The A.F.T. was conceived by Movie and Television Producer Ely Landau (The Pawnbroker, Long Day's Journey into Night), who refers to the project as "legitimate film." Landau put together his distribution system in a series of conferences with theater owners in which he appealed "both to their consciences and their half-empty houses on Mondays and Tuesdays." Once a month, one of A.F.T.'s eight first-season productions will be shown in each participating theater, for four performances only. The films will rotate, so that Findlay, Ohio, might see lonesco's Rhinoceros on the same two days that Tyler, Texas, sees John Osborne's Luther. At subscription rates of $30 for evening performances (about $3.75 a film) and $24 for matinees, A.F.T. can break even, Landau estimates, by filling only 44% of the 1,500,000 theater seats he has corralled.

The budget for all eight films, including Three Sisters, which was bought from Olivier as a finished film, was $6.6 million, less than the cost of many a single Hollywood extravaganza. The films --shot mainly in London and New York on tight, four-week schedules--were in effect subsidized by the artists. Directors were paid from $15,000 to $30,000 each, plus percentages from the future grosses of their productions. Hepburn and Marvin, who normally command six-figure salaries, worked for a token $25,-000 plus percentages; others worked for even less, lured by high-caliber colleagues, juicy roles and the chance to permanently record their performances in those roles on film. When Landau approached Marvin to play Hickey in Iceman, Marvin's answer was to quote at length Rickey's fourth-act soliloquy.

Says Iceman's Director John Frankenheimer: "It's the chance of a lifetime.

There's not going to be a remake of this --this is it."

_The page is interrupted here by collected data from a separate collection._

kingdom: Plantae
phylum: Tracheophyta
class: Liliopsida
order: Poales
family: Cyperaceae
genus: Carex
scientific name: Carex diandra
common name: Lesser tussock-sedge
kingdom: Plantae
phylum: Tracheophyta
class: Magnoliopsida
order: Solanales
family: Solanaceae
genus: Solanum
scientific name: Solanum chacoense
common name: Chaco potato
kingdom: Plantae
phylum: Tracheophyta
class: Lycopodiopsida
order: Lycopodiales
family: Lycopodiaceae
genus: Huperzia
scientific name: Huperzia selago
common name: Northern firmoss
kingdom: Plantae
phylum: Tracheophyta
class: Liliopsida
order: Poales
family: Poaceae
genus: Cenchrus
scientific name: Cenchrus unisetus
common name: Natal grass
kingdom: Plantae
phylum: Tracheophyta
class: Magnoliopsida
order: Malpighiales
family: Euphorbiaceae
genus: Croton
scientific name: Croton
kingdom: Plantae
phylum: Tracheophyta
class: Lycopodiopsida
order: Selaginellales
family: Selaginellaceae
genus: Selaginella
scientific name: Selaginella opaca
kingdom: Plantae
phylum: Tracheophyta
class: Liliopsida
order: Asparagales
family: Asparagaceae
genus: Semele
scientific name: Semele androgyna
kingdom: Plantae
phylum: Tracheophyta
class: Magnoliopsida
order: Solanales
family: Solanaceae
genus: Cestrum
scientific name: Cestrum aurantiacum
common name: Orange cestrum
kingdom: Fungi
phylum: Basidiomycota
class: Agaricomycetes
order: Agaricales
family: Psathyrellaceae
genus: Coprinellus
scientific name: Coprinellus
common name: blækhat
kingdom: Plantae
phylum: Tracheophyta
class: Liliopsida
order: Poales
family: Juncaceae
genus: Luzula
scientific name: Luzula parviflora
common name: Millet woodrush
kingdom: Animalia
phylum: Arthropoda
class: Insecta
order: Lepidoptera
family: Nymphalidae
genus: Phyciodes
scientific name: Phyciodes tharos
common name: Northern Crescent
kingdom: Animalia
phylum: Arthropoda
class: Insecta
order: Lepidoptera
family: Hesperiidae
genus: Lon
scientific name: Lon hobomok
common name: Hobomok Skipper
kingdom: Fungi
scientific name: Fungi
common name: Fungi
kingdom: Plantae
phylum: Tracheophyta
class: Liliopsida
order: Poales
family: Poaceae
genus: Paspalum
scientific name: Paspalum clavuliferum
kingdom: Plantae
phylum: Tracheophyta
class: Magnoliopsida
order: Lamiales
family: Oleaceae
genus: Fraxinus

No Adaptation. Scrupulous efforts were made to transfer the plays to film intact. "My function is to see that there is not an adaptation," says Edward Albee, credited as "screenwriter" for his own A Delicate Balance. "I'm the screen non-writer." Nevertheless, directors and actors all insist that they have produced not static "filmed plays" but new cinematic interpretations. "A three-dimensional object seen from different vantage points" is the way Peter Hall describes Pinter's The Homecoming in its A.F.T. incarnation. "We've not so much opened up the play as closed in on details."

In the past 20 years, notes Landau, movie attendance has plummeted from 80 million a week to 14 million. Many of the absent 66 million are simply staying home to watch TV, but some others, Landau argues, constitute a "special audience who were not getting what they wanted" at the movies. "There is an enormous thinking public that wants something else," says the enthusiastic Katharine Hepburn, "and this is what we hope to capture."

Subscriptions have been offered since July through direct mail, newspaper ads and American Express, but it is too early to tell how much of that audience will respond. Nevertheless, the optimistic Landau has already begun selecting plays for next year, and for a Saturday-morning children's series to boot.